Britain had Boris standing for parliament, the potential separation of Scotland with the first television broadcast of Salmon v Darling and the threat of laughing gas as the new substance to abuse. Art this week was represented by Art Angels ‘Spectra’ and ‘Blood Swept Lands and Seas of Red’ the 800,000 ceramic poppies installation at the Tower of London.

Ebola started to spread across neighboring African boarders. A minority ethnic group called the Yazidis were being decapitated, crucified and buried alive by Isis who had them trapped on a mountain.

The two inch tape drawings were then used to completely encase and seal the box.

Chain 3 - Link 3 - Ros

 

 

 

 

 

 

 

 

Link 4: Alison Berry

Chain 3 - Link 4 - Alison

I received two pieces of work in the post and ended up responding to mainly one of them: a small cardboard box with fragments of faces cellotaped to the outside. The box contained newspaper cuttings from which the faces had originated.

Extracted from the text of the newspaper articles the faces were for me still loaded with narrative. Although in many ways a situation in reverse, this brought back memories of David Birkin’s powerful work PIETÀ 2012 which consisted of a news article with the accompanying photo of a grieving Afghanistan mother blocked out by lapis lazuli paint.

In an experimental move I decided to roughly white wash over the text of all 36 pages of The Daily Telegraph newspaper leaving only the faces visible. The date, Tuesday 12 August 2014 and the page numbers were also kept to maintain the newspaper format and to fix the faces in newspaper time and space. The juxtaposition of faces in such different emotional states on the same page without any explanatory text highlighted the unintentional callous nature of news reporting. On the front page the traumatised face of a young boy can be seen with faces of three girls laughing. The boy is in fact from Iraq and has been caught up in the violent upheaval caused by extreme Islamic militants while the girls are Brownies and are modelling their newly designed uniforms. With the rough maelstrom of white paint surrounding faces of all shapes and sizes and experiences throughout the newspaper, the work for me also suggested how we are at the mercy of events outside our control.

 

Link 5: Karen Gardner

The paper is heavy with the white acrylic seal, done on both sides. Turning the pages is an interesting experience…the size, the weight. It would make a nice cover for a homeless person, but I don’t know of any that would allow me to photograph them.

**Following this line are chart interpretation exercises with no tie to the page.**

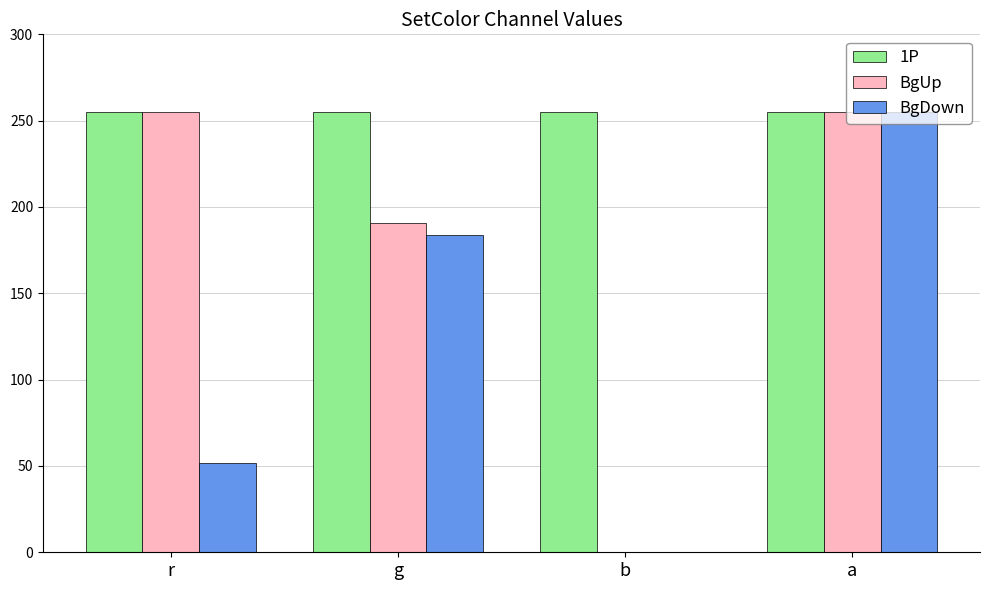

Is it true that BgDown equals -126 at b?

False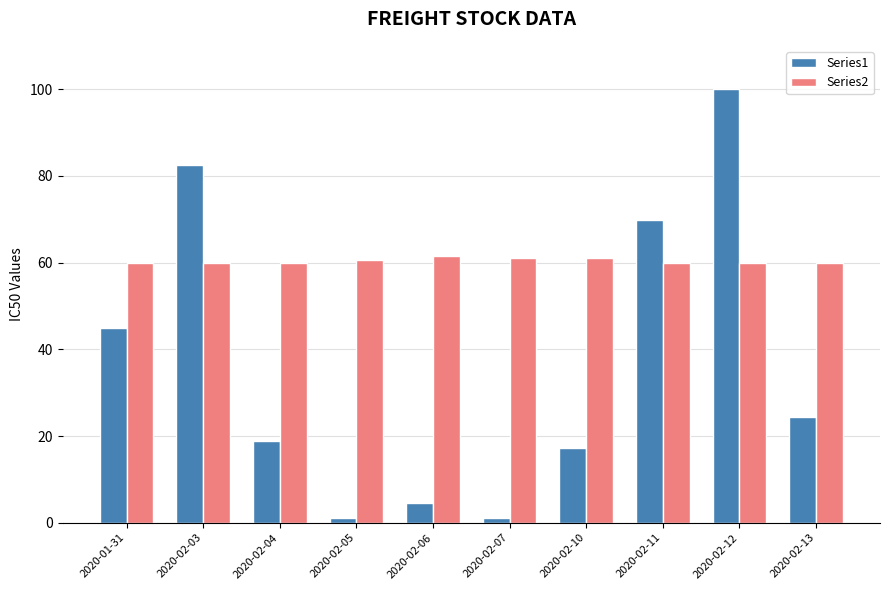

What is the total value across all series at 2020-02-10?

78.2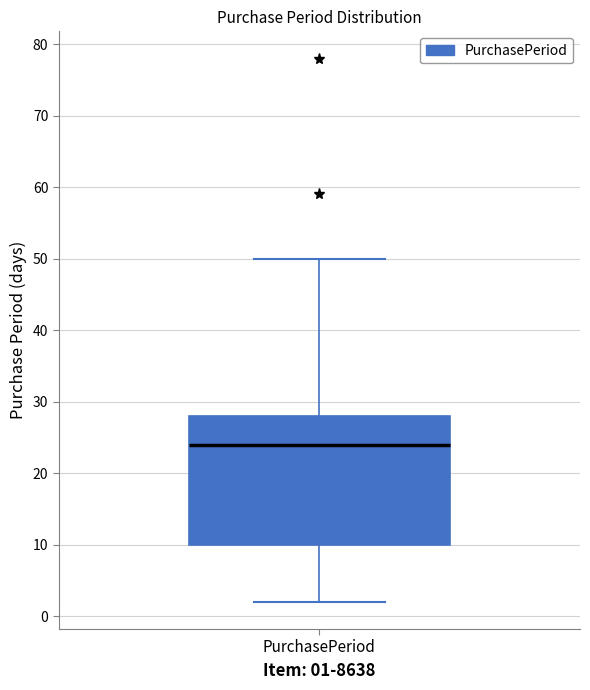

Transcribe this box plot: give where the median line is, the range the box spans, and where the two whiskers end, as read against the y-axis. The values are not printed on the chart, so give them approximately, as read against the axis.

median 24, box 10 to 28, whiskers 2 to 50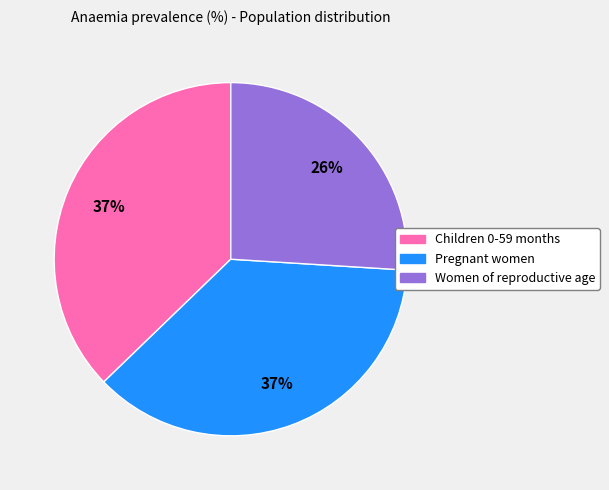

Count the number of slices in the pie.

3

My work on the pages is evident. I began with embossed writing, my personal news of the day, as a letter to my mother. It’s an account of going to meet my American girlfriends in London at Marina Abramovic’s exhibition at the Serpentine. I pressed the pen down hard to imprint onto the paper Alison had prepared. Then I tested if it could be revealed with CSI style dusting – graphite. No good. So I went with expressionism using masking tape and graphite and notebook paper. I even used images made by the young boy on the train ride home that inspiring day to London. He let me buy the altered newspaper he was working on to pass the time. He didn’t work as hard as we do, so £3. was the deal.

I left almost all the faces exposed, only altered a couple. There is nothing other than the story of that day to meet my girlfriends that carries the art of this piece – news, not of people I don’t know, but of people I met, encountered and revealed to my mother in my weekly writing to her.

KG

 

Link 6: Jo Brown

 

I have simply drawn a copy of a Cubist head by Picasso on the back page. He drew it on a sheet of newspaper, in Paris. If I had more time I would like to have added more cubist heads.

I think the treated newspaper is a beautiful object in itself.

jo

 

 

 

 

 

 

 

 

Link 7: Lindsay Connors

The heads floating in the white paper look like little balloons. I find a cluster and give them shiny little birds attached with red thread, to carry them away.